Updates a webhook configured in a repository. If you previously had a secret set, you must provide the same secret or set a new secret or the secret will be removed. If you are only updating individual webhook config properties, use "Update a webhook configuration for a repository."
Updates the webhook configuration for a repository. To update more information about the webhook, including the active state and events, use "Update a repository webhook." OAuth app tokens and personal access tokens (classic) need the write:repo_hook or repo scope to use this endpoint.

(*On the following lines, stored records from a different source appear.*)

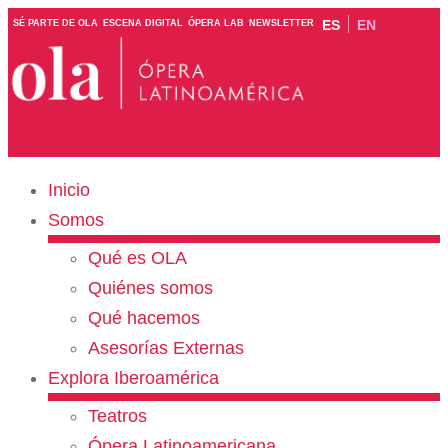
ES
EN
SÉ PARTE DE OLA
ESCENA DIGITAL
ÓPERA LAB
NEWSLETTER
Inicio
Somos
Qué es OLA
Quiénes somos
Qué hacemos
Asesorías Externas
Explora Iberoamérica
Teatros
Ópera Latinoamericana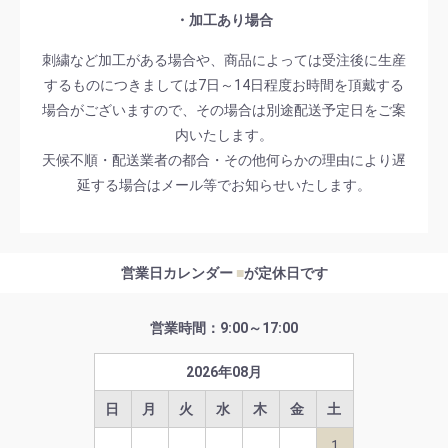
・加工あり場合
刺繍など加工がある場合や、商品によっては受注後に生産
するものにつきましては7日～14日程度お時間を頂戴する
場合がございますので、その場合は別途配送予定日をご案
内いたします。
天候不順・配送業者の都合・その他何らかの理由により遅
延する場合はメール等でお知らせいたします。
営業日カレンダー
■
が定休日です
営業時間：9:00～17:00
2026
年
08
月
日
月
火
水
木
金
土
1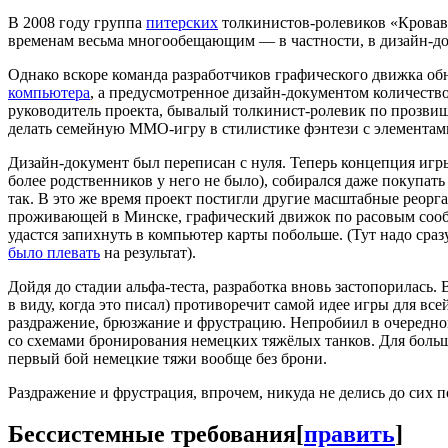
В 2008 году группа
питерских
толкинистов-ролевиков «Кровава
временам весьма многообещающим — в частности, в дизайн-до
Однако вскоре команда разработчиков графического движка об
компьютера
, а предусмотренное дизайн-документом количество 
руководитель проекта, бывалый толкинист-ролевик по прозвищ
делать семейную ММО-игру в стилистике фэнтези с элемента
Дизайн-документ был переписан с нуля. Теперь концепция игр
более родственников у него не было), собирался даже покупать у
так. В это же время проект постигли другие масштабные реор
проживающей в Минске, графический движок по расовым сообр
удастся запихнуть в компьютер карты побольше. (Тут надо сразу
было плевать
на результат).
Дойдя до стадии альфа-теста, разработка вновь застопорилась.
в виду, когда это писал) противоречит самой идее игры для вс
раздражение, брюзжание и фрустрацию. Непробиил в очередно
со схемами бронирования немецких тяжёлых танков. Для боль
первый бой немецкие тяжи вообще без брони.
Раздражение и фрустрация, впрочем, никуда не делись до сих п
Бессистемные требования
[
править
]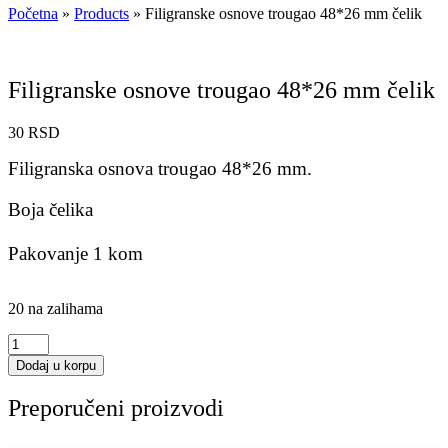
Početna
»
Products
»
Filigranske osnove trougao 48*26 mm čelik
Filigranske osnove trougao 48*26 mm čelik
30
RSD
Filigranska osnova trougao 48*26 mm.
Boja čelika
Pakovanje 1 kom
20 na zalihama
Filigranske
osnove
Dodaj u korpu
trougao
48*26
Preporučeni proizvodi
mm
čelik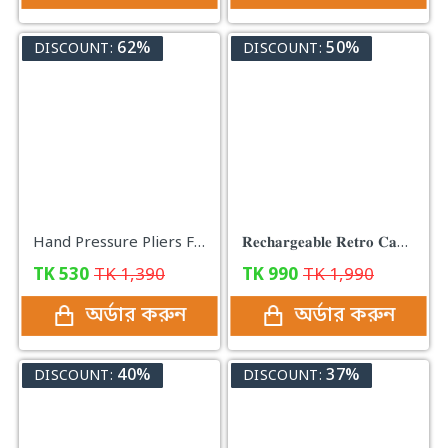
62%
50%
DISCOUNT:
DISCOUNT:
Hand Pressure Pliers For Prong Snap Button (FREE 100 BUTTON)
𝐑𝐞𝐜𝐡𝐚𝐫𝐠𝐞𝐚𝐛𝐥𝐞 𝐑𝐞𝐭𝐫𝐨 𝐂𝐚𝐦𝐩𝐢𝐧𝐠 𝐋𝐚𝐦𝐩
TK
530
TK
1,390
TK
990
TK
1,990
অর্ডার করুন
অর্ডার করুন
40%
37%
DISCOUNT:
DISCOUNT:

This endpoint makes use of a Hypermedia relation to determine which URL to access. The endpoint you call to upload release assets is specific to your release. Use the upload_url returned in the response of the Create a release endpoint to upload a release asset. You need to use an HTTP client which supports SNI to make calls to this endpoint. Most libraries will set the required Content-Length header automatically. Use the required Content-Type header to provide the media type of the asset. For a list of media types, see Media Types. For example: application/zip GitHub expects the asset data in its raw binary form, rather than JSON. You will send the raw binary content of the asset as the request body. Everything else about the endpoint is the same as the rest of the API. For example, you’ll still need to pass your authentication to be able to upload an asset. When an upstream failure occurs, you will receive a 502 Bad Gateway status. This may leave an empty asset with a state of starter. It can be safely deleted. Notes: * GitHub renames asset filenames that have special characters, non-alphanumeric characters, and leading or trailing periods. The "List release assets" endpoint lists the renamed filenames. For more information and help, contact GitHub Support. * To find the release_id query the GET /repos/{owner}/{repo}/releases/latest endpoint. * If you upload an asset with the same filename as another uploaded asset, you’ll receive an error and must delete the old file before you can re-upload the new asset.